The Sloth Captive Husbandry Center in Rainier, Oregon is home to the world’s largest population of captive adult sloths. The facility claims to be a sanctuary and, as such, plays an “important” and “needed” role for the species – but the facts point to something very different. Unfortunately, despite their shortcomings in terms of animal welfare, the center continues to be promoted by TripAdvisor, whose animal welfare policy keeps on failing the very animals it should be protecting.
The Sloth Center gained some popularity last year after it announced its new attraction, “sloth sleepovers.” As a Care2 petition launched in the case explains, the facility describes itself as a “Zoological Wildlife Conservation Center” that is a “highly specialized endangered and delicate species Wildlife Conservation Center” focused on “captive husbandry research” of sloths. In reality, many visitors and animal advocates have criticized the organization and come out against its operations for a number of concerning reasons.
The owners of the center have a history of illegally selling sloths and other exotic animals to the black market via illegal websites. Most of the animals they resell will be used in such facilities as roadside attractions or zoos. The USDA has already cited the owners for inhumane animal conditions that could harm the animals.
Not to mention, Oregon is not an appropriate location for sloths to live in. Those animals are meant to live in the rainforests of Central and South America. The organization claims to provide a home for sloths that are displaced, but bringing those animals to Oregon, to house them in temperature-controlled rooms, is not a good idea at all. Displaced sloths should rather be relocated to forest reserves or in-country rescue centers where they can be rehabilitated and, eventually, released back into the wild. Moreover, the species that the center is breeding – the two-toed sloth – is not considered to be endangered.
Needlessly keeping sloths in captivity for breeding is simply cruel to the animals. It has been found that sloths are slower when they live in captivity – a sure sign that they are not happy and comfortable. They also sleep for 15 to 20 hours per day, while sloths in the wild sleep about as much as humans do.
Finally, the so-called research center does not really conduct research – for 30 years, the center has had hundreds of sloths in captivity, yet there is no published article online of their research findings.

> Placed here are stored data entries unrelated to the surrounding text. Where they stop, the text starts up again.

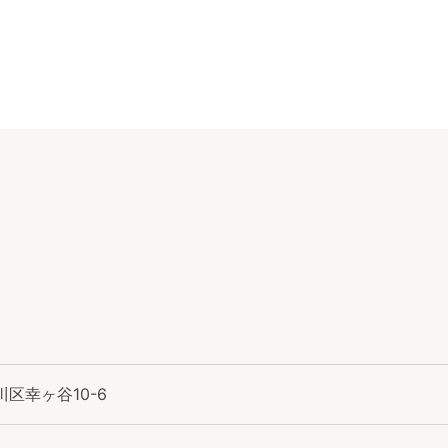
区幸ヶ谷10-6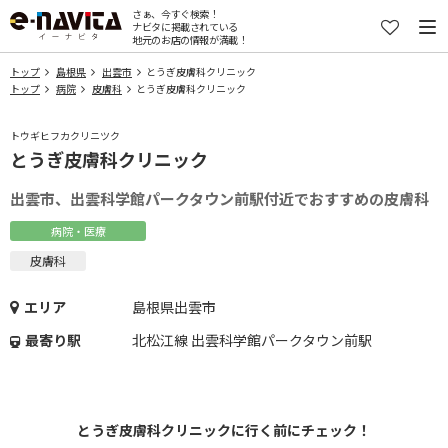
さぁ、今すぐ検索！
ナビタに掲載されている
地元のお店の情報が満載！
トップ
島根県
出雲市
とうぎ皮膚科クリニック
トップ
病院
皮膚科
とうぎ皮膚科クリニック
トウギヒフカクリニツク
とうぎ皮膚科クリニック
出雲市、出雲科学館パークタウン前駅付近でおすすめの皮膚科
病院・医療
皮膚科
エリア
島根県出雲市
最寄り駅
北松江線 出雲科学館パークタウン前駅
とうぎ皮膚科クリニックに行く前にチェック！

Taken from the wild, sold around the world, and used for entertainment and as pets, sloths do need protection and our help – but The Sloth Center is not offering that help at all. TripAdvisor only makes it easier to find the place and offer the owners even more money to keep on the business. Sadly, the website remains an advertising channel for facilities exploiting animals for human entertainment, its animal welfare policy still failing.